From the beginning, the prosecution's case has been shadowed by interference and intimidation. One of its key witnesses, a militia commander named Tahir Zemaj, was shot dead during the investigation. Two weeks before the start of the trial, another likely witness, Kujtim Berisha, was hit by a car and killed in neighboring Montenegro.

At least three other witnesses also have "disappeared," according to Kosovo news reports.

Olga Kavran, a spokeswoman for Del Ponte, declined to confirm or deny the number, but she said the intimidation of witnesses "continues to be a concern."

With few exceptions, war crimes defendants remain in jail from the moment of their capture or surrender until their case is decided. But Haradinaj, after entering a not guilty plea in March 2005, was allowed to return to Kosovo and—to the astonishment of some observers—allowed to resume his political activities.

Del Ponte vehemently opposed the release, arguing that the sight of Haradinaj hobnobbing with top UN officials and other Western diplomats in Kosovo would have a "chilling effect" on witnesses waiting to testify.

And so it has. "We have had indications about witnesses who will change their minds," Kavran said.

A spokesman for UNMIK, the UN authority in Kosovo, dismissed the prosecutors' complaints as "vague unarticulated suspicion."

Last month, right before his departure to The Hague for the start of the trial, Haradinaj was set to have a high-profile meeting with Joachim Ruecker, the new head of UNMIK. A joint news conference and photo op also were on the schedule.

An irate phone call from Del Ponte's office to Ruecker's office resulted in the cancellation of the news conference and photo op, but the meeting went ahead as scheduled.

"Mr. Haradinaj is still a party leader, and his party is still part of the ruling coalition. A person is innocent until proved otherwise and Mr. Ruecker met with Mr. Haradinaj out of courtesy," said UNMIK spokesman Russell Geekie in an-e-mailed reply.

The reason Kosovo's international overlords are so deferential to a suspected war criminal is not hard to understand, according to Avni Zogiani, director of Cohu, an anti-corruption watchdog in Pristina.

"He made their work easier. Whatever the international community asked of him, he would deliver," Zogiani said. "He never acted as a representative of the people of Kosovo. He acted as the representative of the international community."

In the courtroom, Haradinaj is represented by Ben Emmerson, a highflying London human-rights lawyer who works for the same law firm as Cherie Blair, wife of British Prime Minister Tony Blair. In Kosovo, posters backing Haradinaj have sprouted everywhere. "With Ramush," they say.
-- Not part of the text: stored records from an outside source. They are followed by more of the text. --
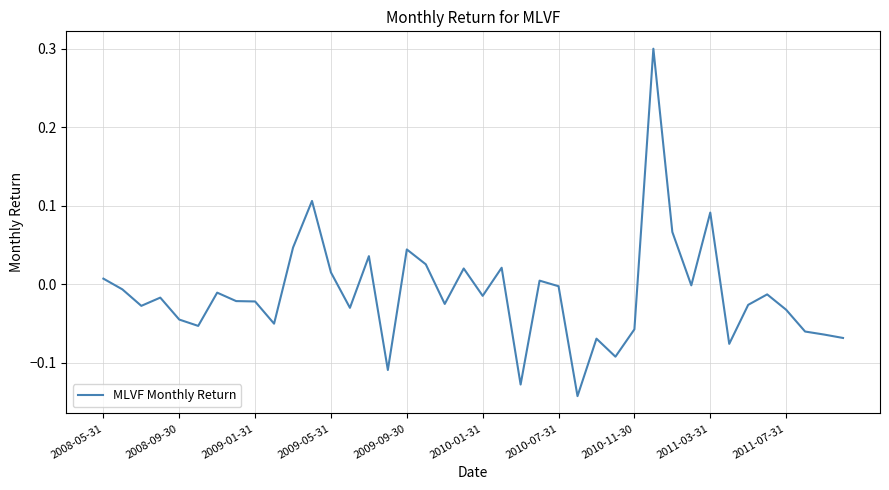

What is the difference between the maximum and minimum values?

0.4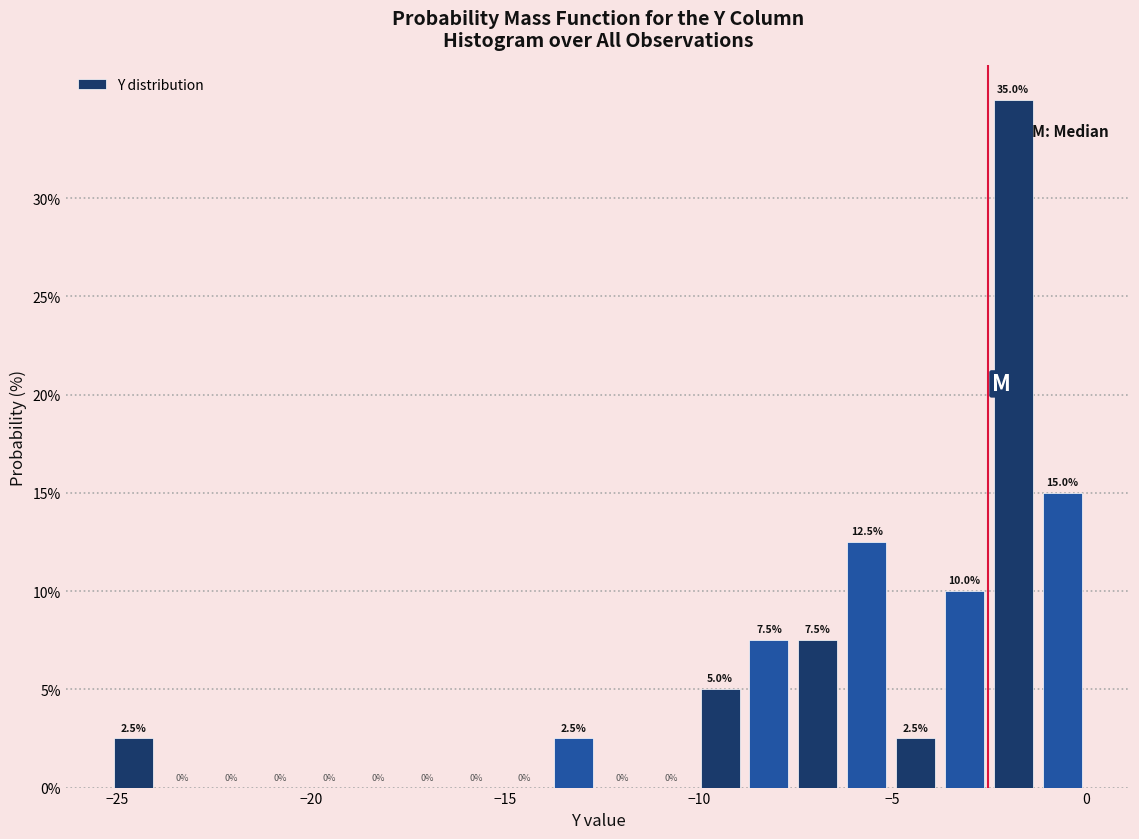

Around what value on the x-axis is the tallest bar? Give the approximate position of its centre, as read against the axis.

-2.0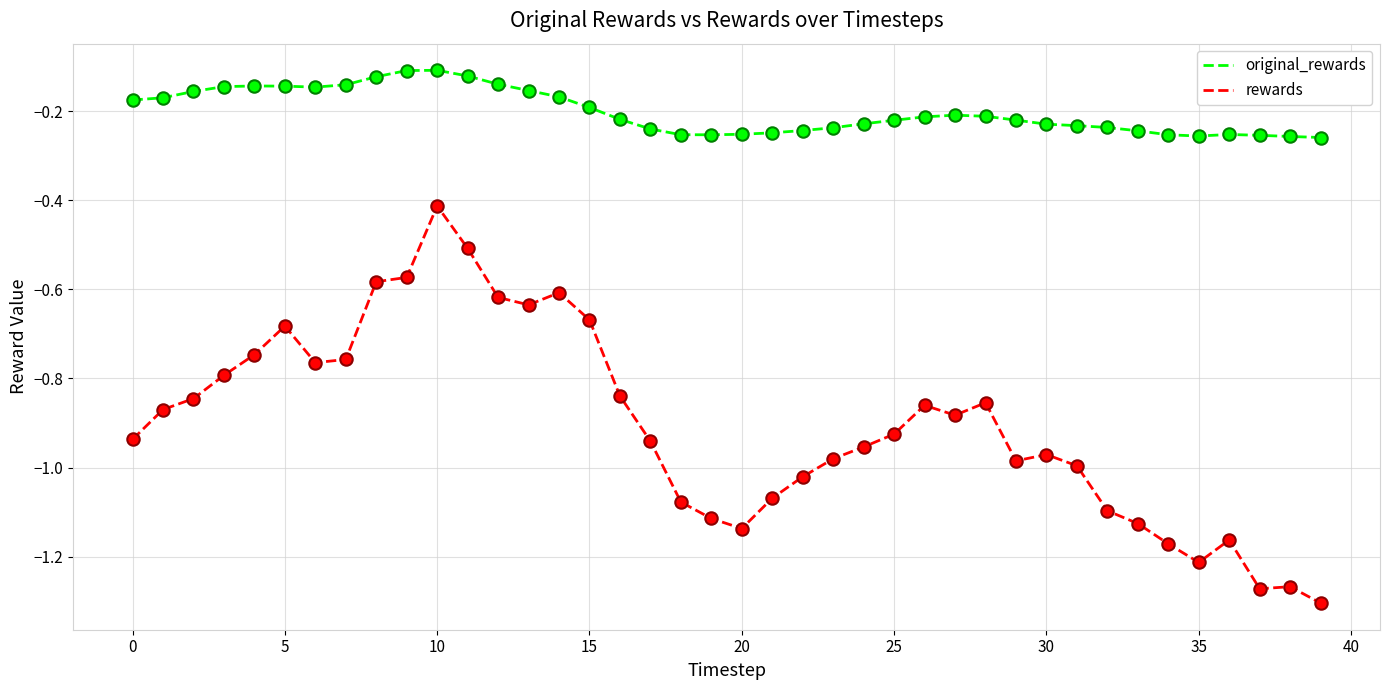

Which series has the largest range (max minus min)?

rewards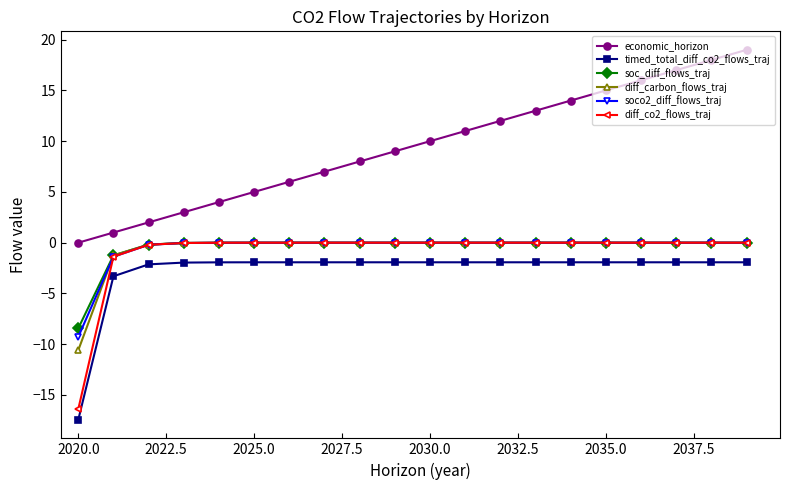

What is the greatest value displayed?

19.0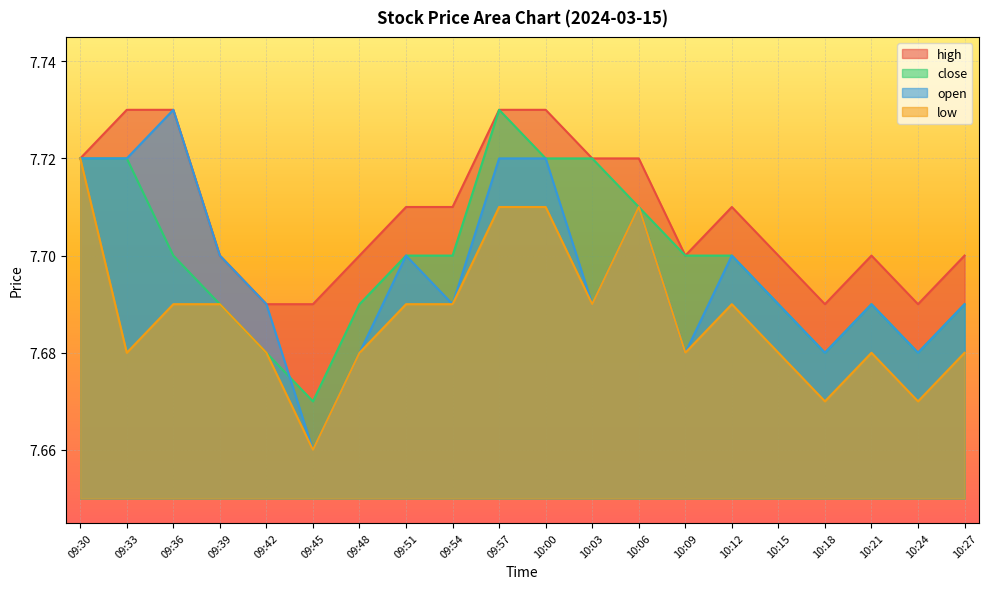

At how many categories does at least one series exceed 7?

20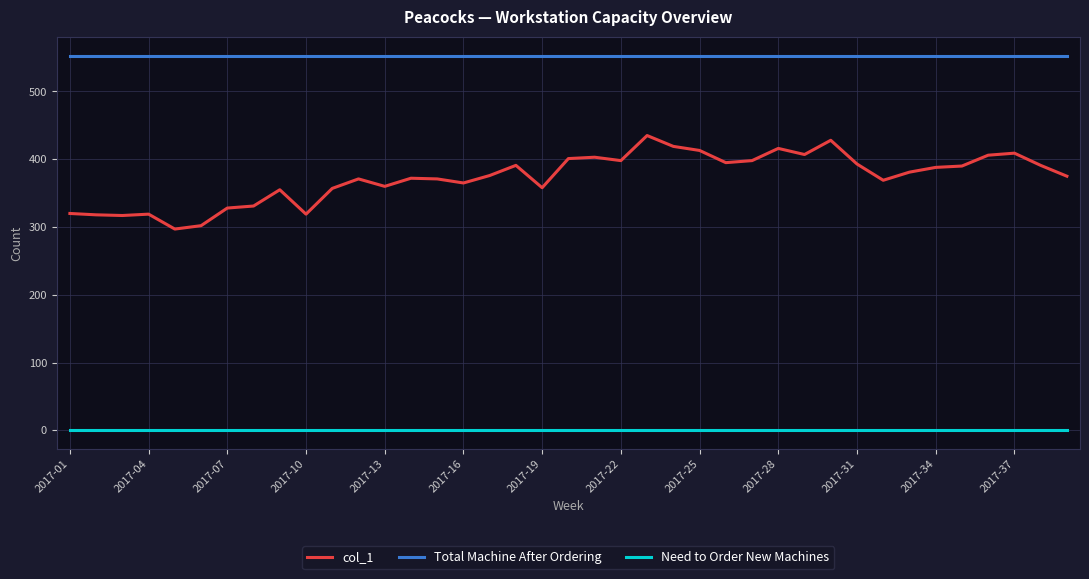

Which series has the largest range (max minus min)?

col_1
All of this is financed by the Committee for the Defense of Ramush Haradinaj, which claims a war chest of about $10 million.

Some Western intelligence sources believe the money comes from organized crime activities that are rampant in Kosovo, and from public funds that have been illegally diverted. Two of the fund's top managers were arrested by international police last month on charges of money laundering.

Geekie, the UNMIK spokesman, said there was no evidence of Haradinaj's alleged links to organized crime.

The trial in The Hague is a cumbersome business that is expected to last about a year. An unusually large number of witnesses—about a third of the 99 the prosecution plans to present—will testify in closed session for security reasons. Their identities will be kept secret from the public, but the accused will know who they are.

During a recent session, presiding Judge Alphons Orie gently reminded a nervous witness that it was better to tell the court when he was afraid to answer a question rather than feign a memory lapse. The session then moved behind closed doors.